Chapter 12, Problem T12.12SPT

(a)

To determine

To explain why a linear model may not be appropriate in this case.

Explanation of Solution

Foresters are interested in predicting the amount of usable lumber they can harvest from various tree species. They collected data on the diameter at breast height in inches and the yield in broad feet of a random sample of Ponderosa pine trees. The computer output and a residual plot from a least square regression is given in the question. Thus, a linear model will not be appropriate because the pattern in the residual plot contains strong curvature and this then indicates that the variables have a curved relationship.

(b)

To determine

To use both the models to predict the amount of usable lumber from a Ponderosa Pine with diameter $30$ inches.

Answer to Problem T12.12SPT

Option $1$ : $117.0899$ board feet.

Option $2$ : $102.967$ board feet.

Explanation of Solution

Foresters are interested in predicting the amount of usable lumber they can harvest from various tree species. They collected data on the diameter at breast height in inches and the yield in broad feet of a random sample of Ponderosa pine trees. The computer output and a residual plot from a least square regression is given in the question. The foresters are considering two possible transformations of the original data by cubing the diameter values or taking the natural logarithm of the yields measurements. Thus, for option $1$ general equation of the least square regression line is:

  $\widehat{y}=b_0+b_{1}x$

The estimate of the constant $b_0$ is given in the row “Constant” and in the column “Coef” of the computer output as:

  $b_0=2.078$

The estimate of the constant $b_1$ is given in the row “DBH $3$ ” and in the column “Coef” of the computer output as:

  $b_1=0.0042597$

Replace $b_0$ by $2.078$ and $b_1$ by $b_1=0.0042597$ , in the general equation, we have,

  $\begin{array}{l}\widehat{y}=b_0+b_{1}x\\ \Rightarrow \widehat{y}=2.078+0.0042597x\end{array}$

Thus the cubic equation is:

  $\widehat{y}=2.078+0.0042597x^3$

Now, replace $x\text{ by 30}$ and evaluate,

  $\begin{array}{l}\widehat{y}=2.078+0.0042597x^3\\ $ =2.078+0.0042597{(30)}^3$=117.0899\end{array}$

Thus the predicted yield is $117.0899$ board feet.

Thus, for option $2$ : general equation of the least square regression line is:

  $\widehat{y}=b_0+b_{1}x$

The estimate of the constant $b_0$ is given in the row “Constant” and in the column “Coef” of the computer output as:

  $b_0=1.2319$

The estimate of the constant $b_1$ is given in the row “DBH” and in the column “Coef” of the computer output as:

  $b_1=0.113417$

Replace $b_0=1.2319$ and $b_1$ by $b_1=0.113417$ , in the general equation, we have,

  $\begin{array}{l}\widehat{y}=b_0+b_{1}x\\ \Rightarrow \widehat{y}=1.2319+0.113417x\end{array}$

Let us define the logarithm in the equation as:

  $\ln \widehat{y}=1.2319+0.113417x$

And then replace $x\text{ by 30}$ as:

  $\begin{array}{l}\ln \widehat{y}=1.2319+0.113417x\\ =1.2319+0.113417(30)\\ =4.63441\end{array}$

Take the exponential of each side:

  $\begin{array}{l}\widehat{y}=e^{\ln \widehat{y}}\\ =e^{4.63441}\\ =102.967\end{array}$

Thus the predicted yield is $102.967$ board feet.

(c)

To determine

To explain which of the predictions in part (b) seems more relatable.

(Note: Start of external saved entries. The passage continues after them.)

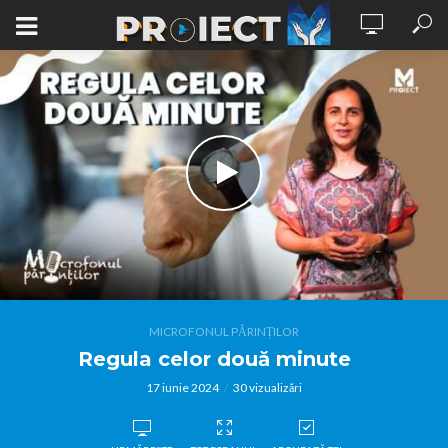
MICROFONUL PĂRINȚILOR
Regula celor două minute
17 iunie 2024
30 vizualizări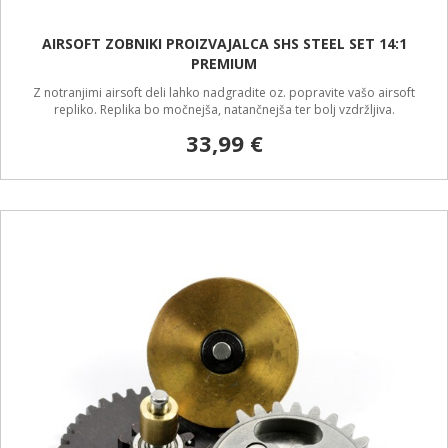
AIRSOFT ZOBNIKI PROIZVAJALCA SHS STEEL SET 14:1
PREMIUM
Z notranjimi airsoft deli lahko nadgradite oz. popravite vašo airsoft
repliko. Replika bo močnejša, natančnejša ter bolj vzdržljiva.
33,99 €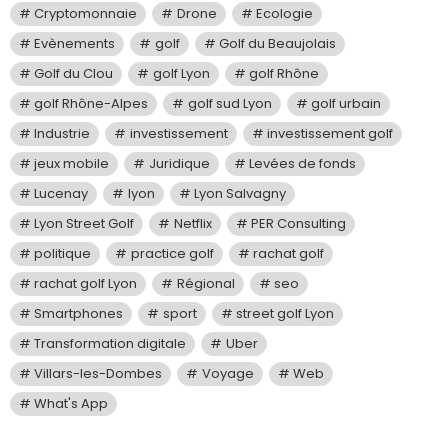
Cryptomonnaie
Drone
Ecologie
Evènements
golf
Golf du Beaujolais
Golf du Clou
golf Lyon
golf Rhône
golf Rhône-Alpes
golf sud Lyon
golf urbain
Industrie
investissement
investissement golf
jeux mobile
Juridique
Levées de fonds
Lucenay
lyon
Lyon Salvagny
Lyon Street Golf
Netflix
PER Consulting
politique
practice golf
rachat golf
rachat golf Lyon
Régional
seo
Smartphones
sport
street golf Lyon
Transformation digitale
Uber
Villars-les-Dombes
Voyage
Web
What's App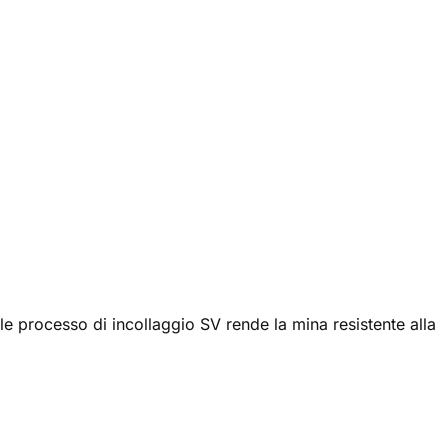
le processo di incollaggio SV rende la mina resistente alla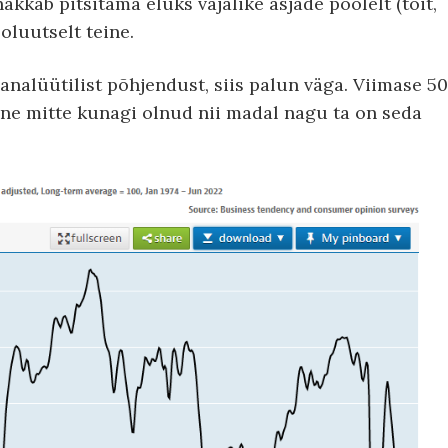
akkab pitsitama eluks vajalike asjade poolelt (toit,
oluutselt teine.
analüütilist põhjendust, siis palun väga. Viimase 50
unne mitte kunagi olnud nii madal nagu ta on seda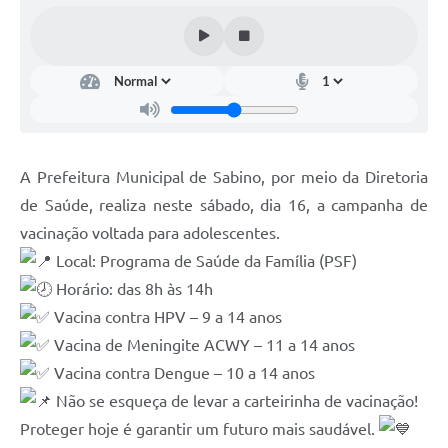
A Prefeitura Municipal de Sabino, por meio da Diretoria
de Saúde, realiza neste sábado, dia 16, a campanha de
vacinação voltada para adolescentes.
Local: Programa de Saúde da Família (PSF)
Horário: das 8h às 14h
Vacina contra HPV – 9 a 14 anos
Vacina de Meningite ACWY – 11 a 14 anos
Vacina contra Dengue – 10 a 14 anos
Não se esqueça de levar a carteirinha de vacinação!
Proteger hoje é garantir um futuro mais saudável.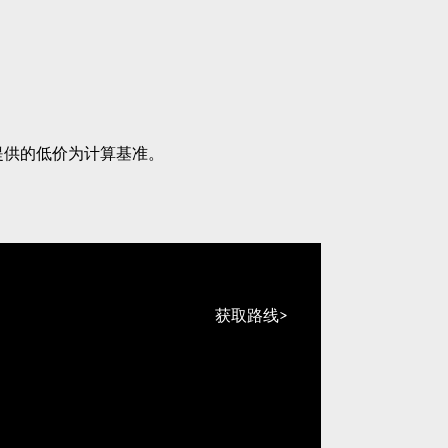
提供的低价为计算基准。
获取路线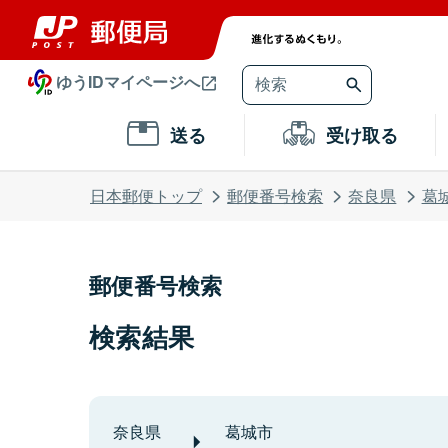
ゆうIDマイページへ
送る
受け取る
日本郵便トップ
郵便番号検索
奈良県
葛
郵便番号検索
検索結果
奈良県
葛城市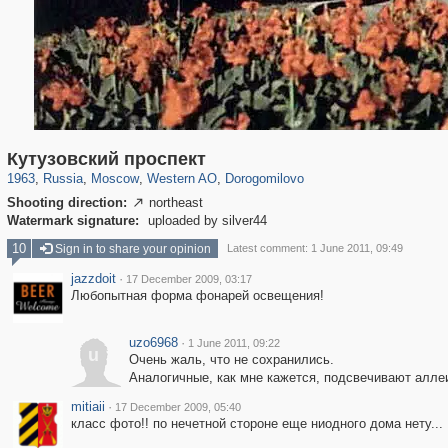
319,920
1,407,609
8,299
27,131
29,262
310
6,082
107
Кутузовский проспект
1963
,
Russia
,
Moscow
,
Western AO
,
Dorogomilovo
Shooting direction:
northeast

Watermark signature:
uploaded by silver44
10
Sign in to share your opinion
Latest comment: 1 June 2011, 09:49
jazzdoit
·
17 December 2009, 03:17
Любопытная форма фонарей освещения!
uzo6968
·
1 June 2011, 09:22
u
Очень жаль, что не сохранились.
Аналогичные, как мне кажется, подсвечивают алле
mitiaii
·
17 December 2009, 05:40
класс фото!! по нечетной стороне еще ниодного дома нету...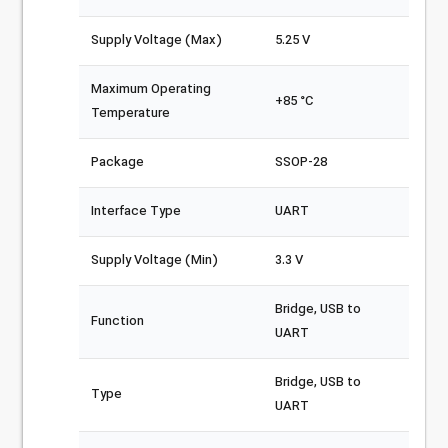
Supply Voltage (Max)
5.25 V
Maximum Operating
+85 °C
Temperature
Package
SSOP-28
Interface Type
UART
Supply Voltage (Min)
3.3 V
Bridge, USB to
Function
UART
Bridge, USB to
Type
UART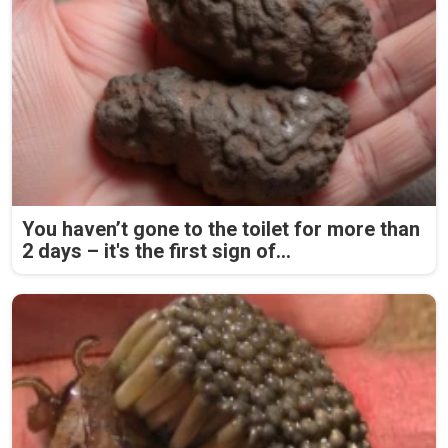
You haven’t gone to the toilet for more than
2 days – it's the first sign of...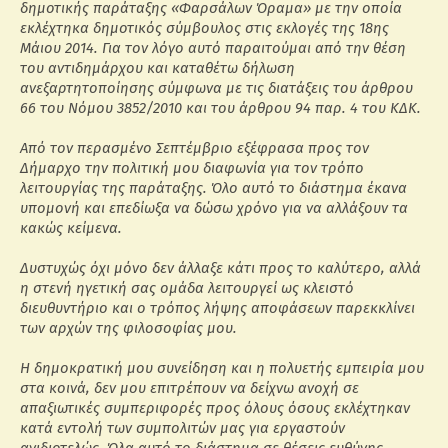
δημοτικής παράταξης «Φαρσάλων Όραμα» με την οποία
εκλέχτηκα δημοτικός σύμβουλος στις εκλογές της 18ης
Μάιου 2014. Για τον λόγο αυτό παραιτούμαι από την θέση
του αντιδημάρχου και καταθέτω δήλωση
ανεξαρτητοποίησης σύμφωνα με τις διατάξεις του άρθρου
66 του Νόμου 3852/2010 και του άρθρου 94 παρ. 4 του ΚΔΚ.
Από τον περασμένο Σεπτέμβριο εξέφρασα προς τον
Δήμαρχο την πολιτική μου διαφωνία για τον τρόπο
λειτουργίας της παράταξης. Όλο αυτό το διάστημα έκανα
υπομονή και επεδίωξα να δώσω χρόνο για να αλλάξουν τα
κακώς κείμενα.
Δυστυχώς όχι μόνο δεν άλλαξε κάτι προς το καλύτερο, αλλά
η στενή ηγετική σας ομάδα λειτουργεί ως κλειστό
διευθυντήριο και ο τρόπος λήψης αποφάσεων παρεκκλίνει
των αρχών της φιλοσοφίας μου.
Η δημοκρατική μου συνείδηση και η πολυετής εμπειρία μου
στα κοινά, δεν μου επιτρέπουν να δείχνω ανοχή σε
απαξιωτικές συμπεριφορές προς όλους όσους εκλέχτηκαν
κατά εντολή των συμπολιτών μας για εργαστούν
ανιδιοτελώς. Όλα αυτό το διάστημα σε θέσεις ευθύνης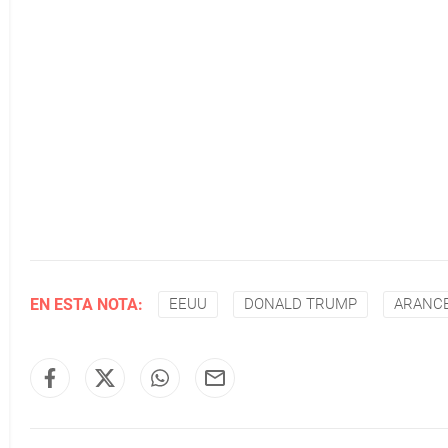
EN ESTA NOTA:
EEUU
DONALD TRUMP
ARANC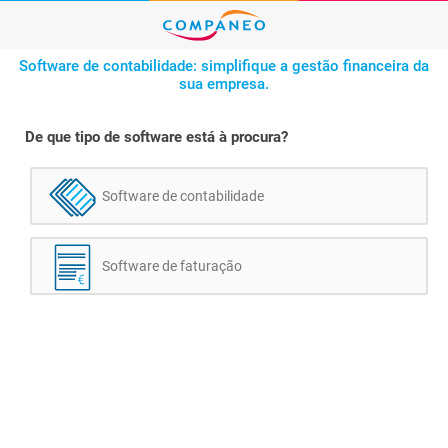
Software de contabilidade: simplifique a gestão financeira da
sua empresa.
De que tipo de software está à procura?
Software de contabilidade
Software de faturação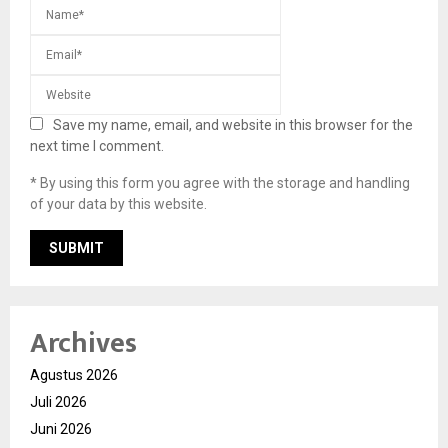
Save my name, email, and website in this browser for the
next time I comment.
* By using this form you agree with the storage and handling
of your data by this website.
Archives
Agustus 2026
Juli 2026
Juni 2026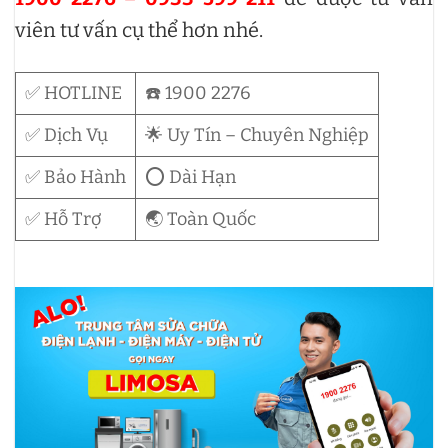
viên tư vấn cụ thể hơn nhé.
✅ HOTLINE
☎️ 1900 2276
✅ Dịch Vụ
🌟 Uy Tín – Chuyên Nghiệp
✅ Bảo Hành
⭕ Dài Hạn
✅ Hỗ Trợ
🌏 Toàn Quốc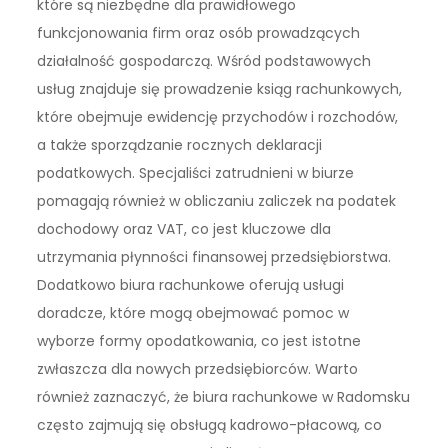
które są niezbędne dla prawidłowego
funkcjonowania firm oraz osób prowadzących
działalność gospodarczą. Wśród podstawowych
usług znajduje się prowadzenie ksiąg rachunkowych,
które obejmuje ewidencję przychodów i rozchodów,
a także sporządzanie rocznych deklaracji
podatkowych. Specjaliści zatrudnieni w biurze
pomagają również w obliczaniu zaliczek na podatek
dochodowy oraz VAT, co jest kluczowe dla
utrzymania płynności finansowej przedsiębiorstwa.
Dodatkowo biura rachunkowe oferują usługi
doradcze, które mogą obejmować pomoc w
wyborze formy opodatkowania, co jest istotne
zwłaszcza dla nowych przedsiębiorców. Warto
również zaznaczyć, że biura rachunkowe w Radomsku
często zajmują się obsługą kadrowo-płacową, co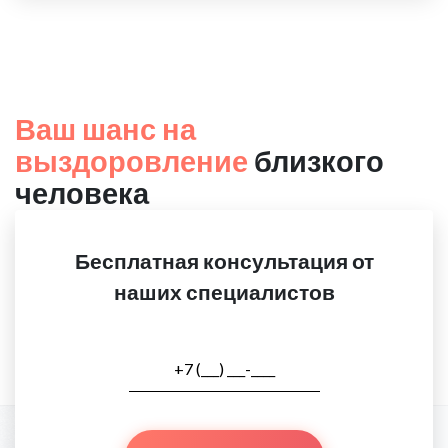
Ваш шанс на
выздоровление
близкого
человека
Бесплатная консультация от
наших специалистов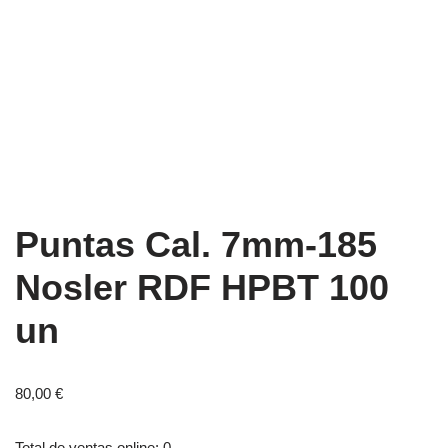
Puntas Cal. 7mm-185
Nosler RDF HPBT 100
un
80,00
€
Total de ventas online: 0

Answer to Problem T12.12SPT

Prediction using option $1$ is better.

Explanation of Solution

Foresters are interested in predicting the amount of usable lumber they can harvest from various tree species. They collected data on the diameter at breast height in inches and the yield in broad feet of a random sample of Ponderosa pine trees. The computer output and a residual plot from a least square regression is given in the question. The foresters are considering two possible transformations of the original data by cubing the diameter values or taking the natural logarithm of the yields measurements. Thus, there is no strong curvature in the residual plot of option $1$ , while there is strong curvature in the residual plot of option. This then indicate that the model in option $1$ is appropriate to make predictions and the model in option $2$ is not appropriate to make predictions. We then expect prediction using option $1$ is better.